İş kazası değil, düpedüz katliam

 

İş kazası değil, düpedüz katliam

Manisa Soma`da meydana gelen maden kazasında ilk belirlemelere göre 200`den fazla işçi yaşamını yitirdi. Çok sayıda yaralı bulunuyor. Halen ulaşılamayan yüzlerce işçi olduğundan söz ediliyor.

Acımız çok büyük, acımız tarif edilemeyecek kadar derin. Ne yazık ki Türkiye yine bir iş kazası neticesinde yüzlerce canını kaybetti. Üzüntümüzü ve kızgınlığımızı kelimelere dökmenin zorluğunu yaşıyoruz.

Üzüntülü ve kızgınız. Çünkü insan hayatının bu kadar değersiz olduğu bir başka ülke olduğundan emin değiliz. Ne söylesek, kifayetsiz kalacaktır. Yüzlerce maden işçisini diri diri toprağa gömen bir ülkenin iflah olması nasıl mümkün değilse, bu acıyı unutmamız da aynı şekilde mümkün değildir.

Unutmayacağız. Kazanın olduğu kömür madenlerini bir süre önce Meclis gündemine taşıyan ana muhalefet partisinin önergesinin, iktidar partisi milletvekillerinin oylarıyla reddedildiğini unutmayacağız.

Unutmayacağız. Ana muhalefet partisinin önergesiyle ilgili, "bunlar gereksiz işlerle uğraşıyor" diyen iktidar partisi milletvekilinin sözlerini unutmayacağız.

Unutmayacağız. Özelleştirme-taşeronlaşma yoluyla kömür madenlerini işleten Soma Holding`in, ‘Türkiye Kömür İşletmeleri`nin kömürün tonunu 130-140 dolara mal ettiğini, kendilerinin ise tonunu 24 dolara mal ettiğine` dair açıklamalarını unutmayacağız.

Çünkü kazanın gerçek nedeni unutulmayacak bu sözlerde saklıdır. Kömür madenleri, maden ocaklarının işletmesinin kiraya verilmesi yöntemiyle özelleştirilmiş, özelleştirmeyi alan Soma Holding daha ucuz kömür çıkartmayı vaat etmiş ve anlaşılıyor ki, temel işçi sağlığı ve güvenliğinin temel önlemlerini maliyet artıcı unsur gibi gördüğü için yatırım yapmamış, teknolojisini geliştirmemiş, işçi sağlığı ve güvenliği ile ilgili temel önlemleri almamış, yılda iki kez yapılması gereken denetimler, adeta "adet yerini bulsun" diye gerçekleştirilmiş, siyasi iktidar konunun Meclis`te görüşülmesini engellemiştir.

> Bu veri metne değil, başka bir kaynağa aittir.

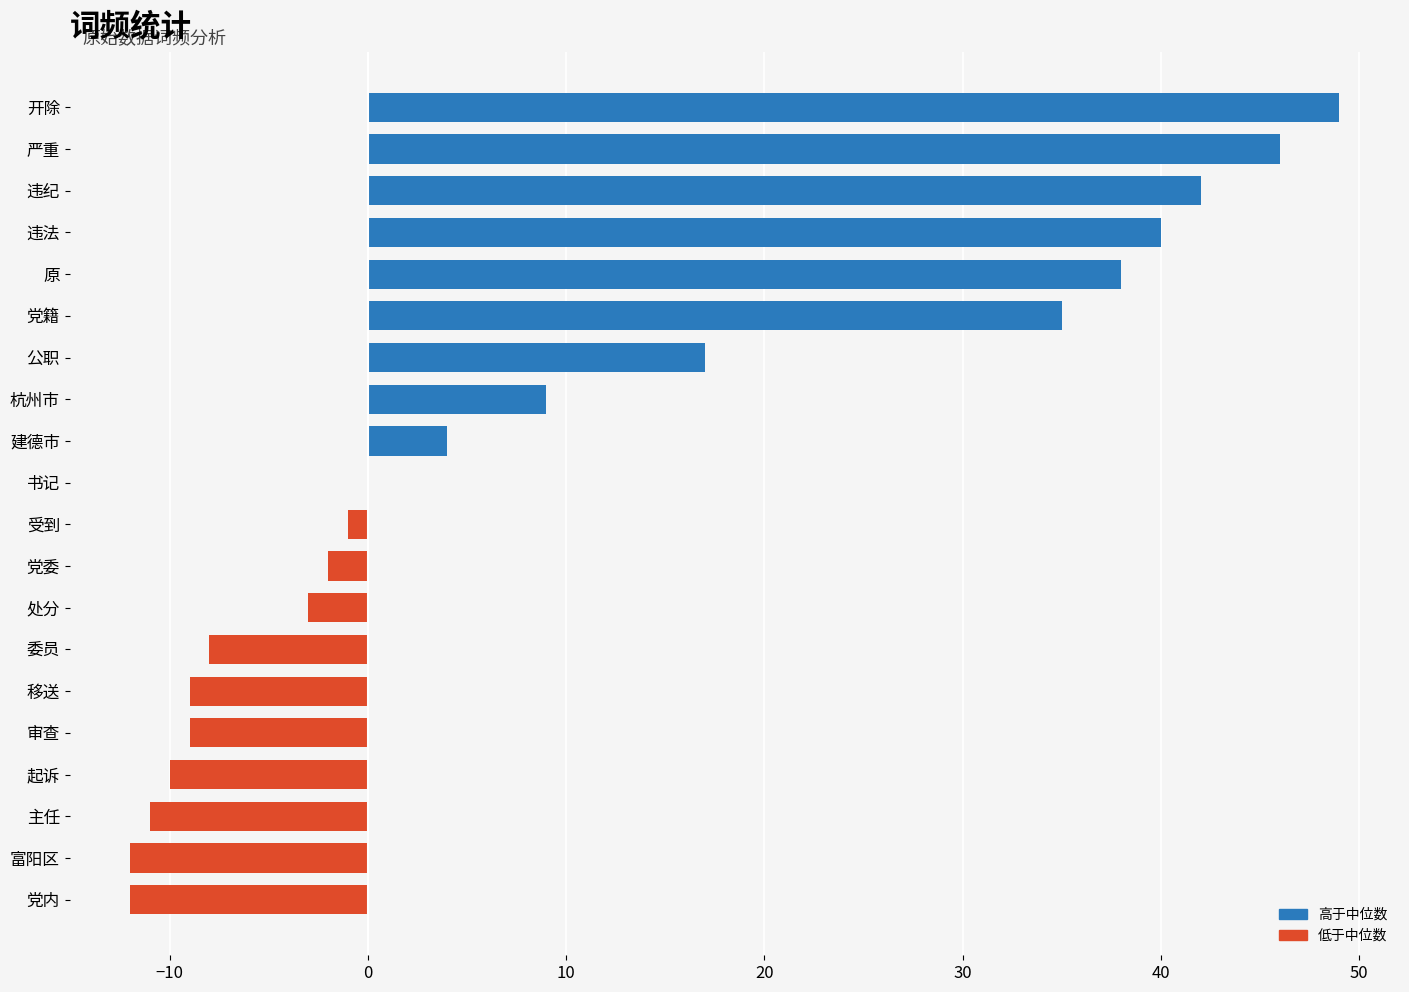

The chart shows a value of 0 at 书记. True or false?

True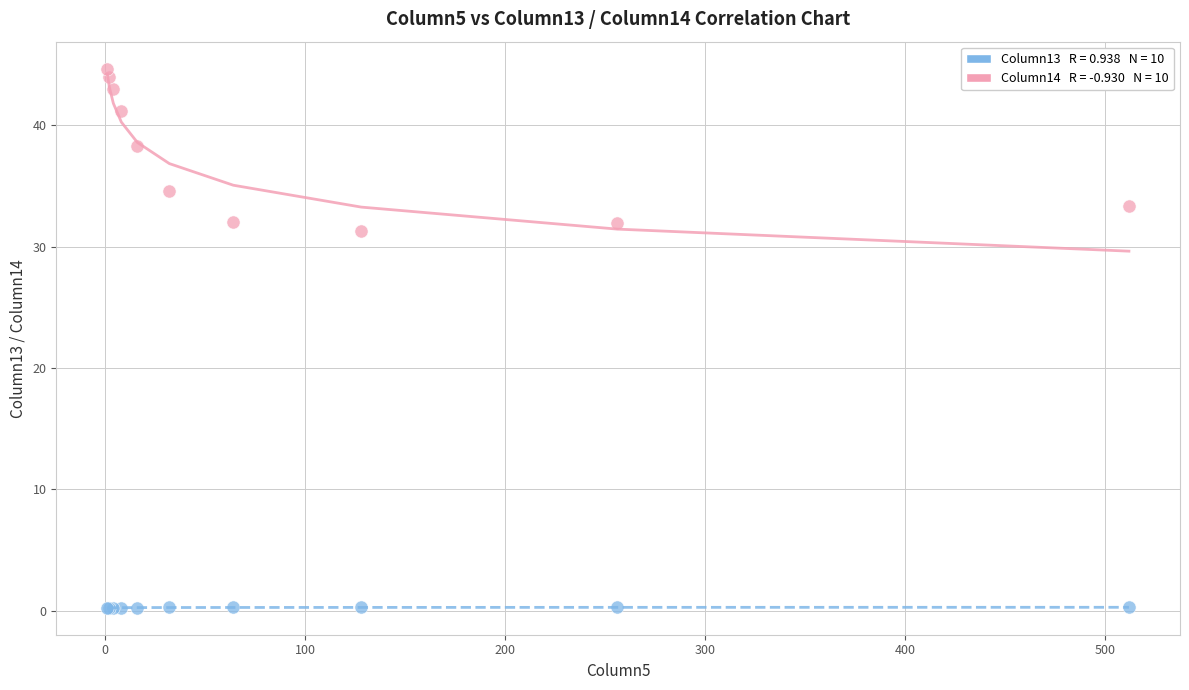

Across all series, what Y value is closest to 22?

31.3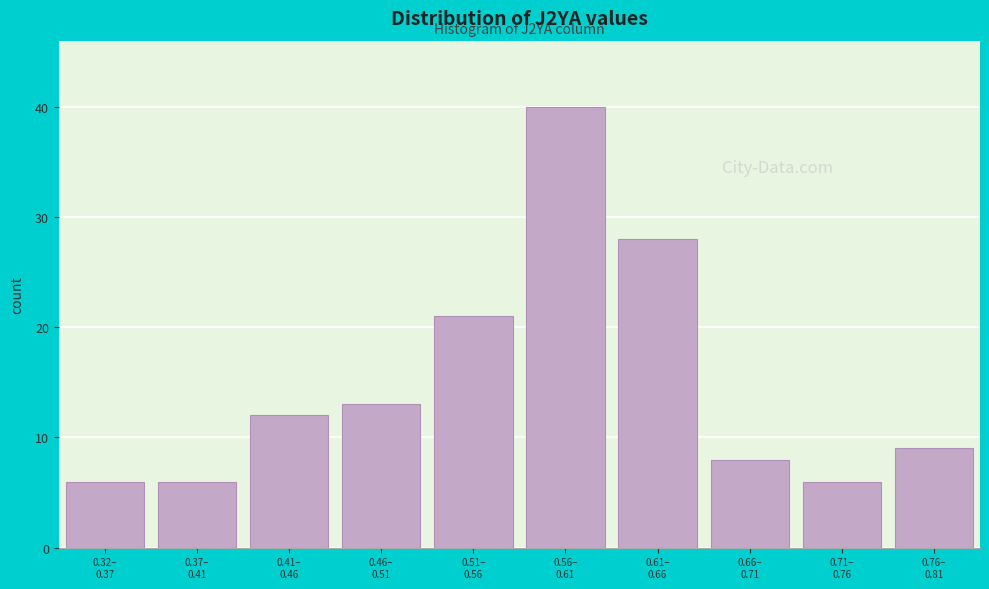

Reading left to right, extract all data points from this chart.

6	6	12	13	21	40	28	8	6	9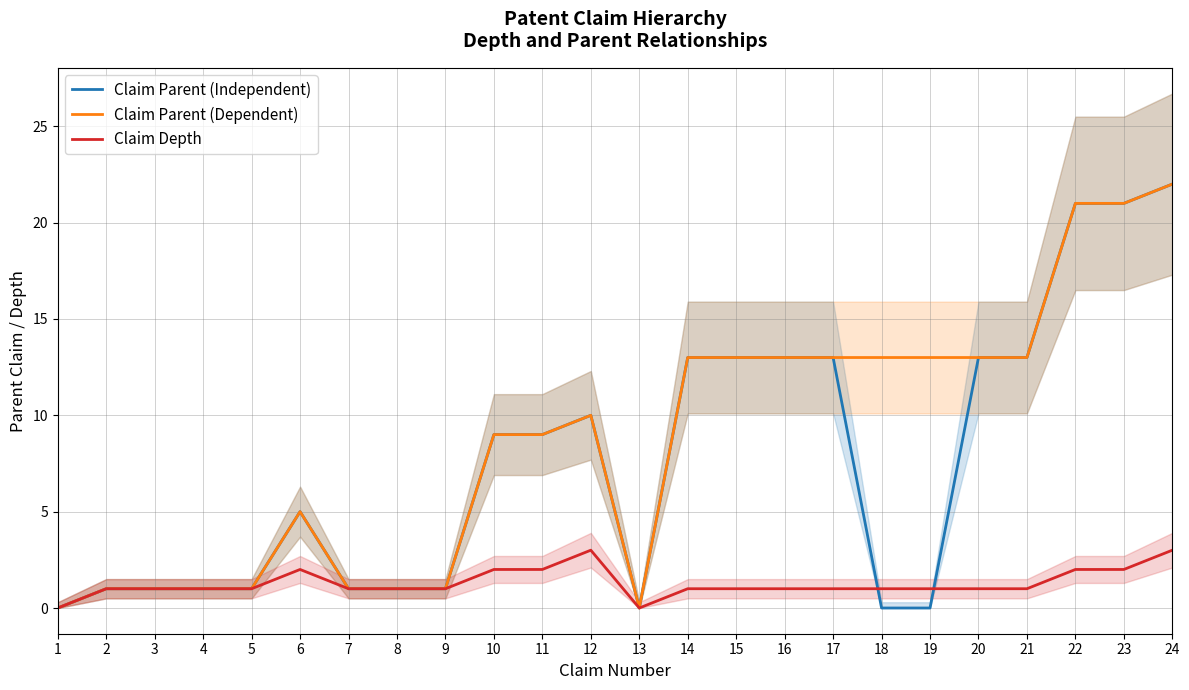

Where is Claim Depth nearest to the value 1?

2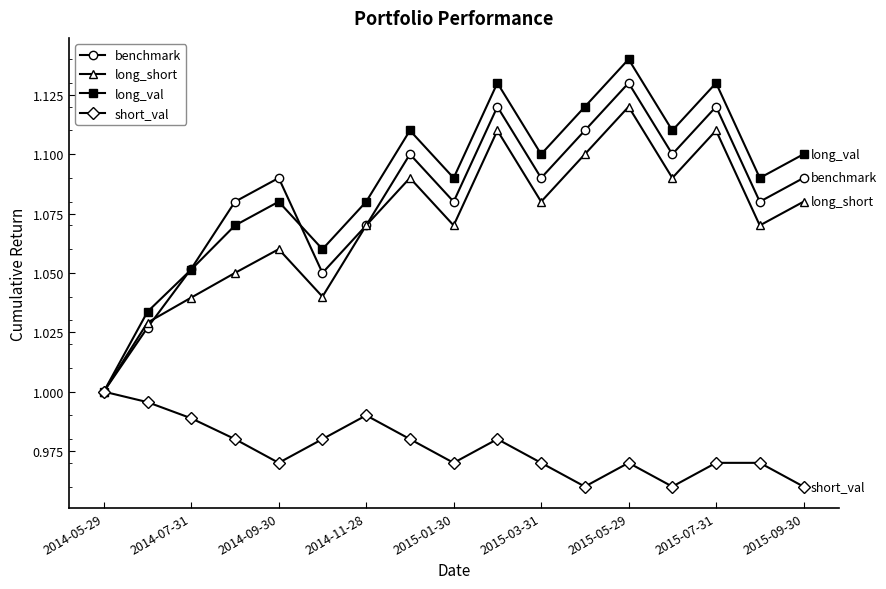

True or false: long_short has more than 1 interior local peaks.

True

Türkiye gerçeği böyle özetlenebilir. Düpedüz bir katliamla karşı karşıyayız.

Katliam üstü örtülecek, yok sayılacak gibi değildir; fail bilinmektedir. Ülkenin değerlerini haraç-mezat özelleştirenler, daha fazla kar elde etmekten başka hiçbir beklentisi olmayan sermaye grubu, gerçekleri yok sayan, gündeme gelmesini istemeyen siyasi iktidar, layıkıyla denetim yapmayan kamu kurumu sorumludur.

Acımız çok büyük ama acımızı daha da dayanılmaz kılacak olan, katliam sorumlularının yargı önüne çıkmamaları olacaktır.

İnşaat Mühendisleri Odası olarak; kazada yakınlarını kaybeden ailelere baş sağlığı ve sabır diliyoruz. Olayın takipçisi olacağımızı ilan ediyoruz. Soma madenleri konusunun Meclis`te görüşülmesini engelleyenlerin ve gerekli denetimi yapmayan ilgili Bakanlık yetkililerinin bir an önce istifa etmesini bekliyoruz.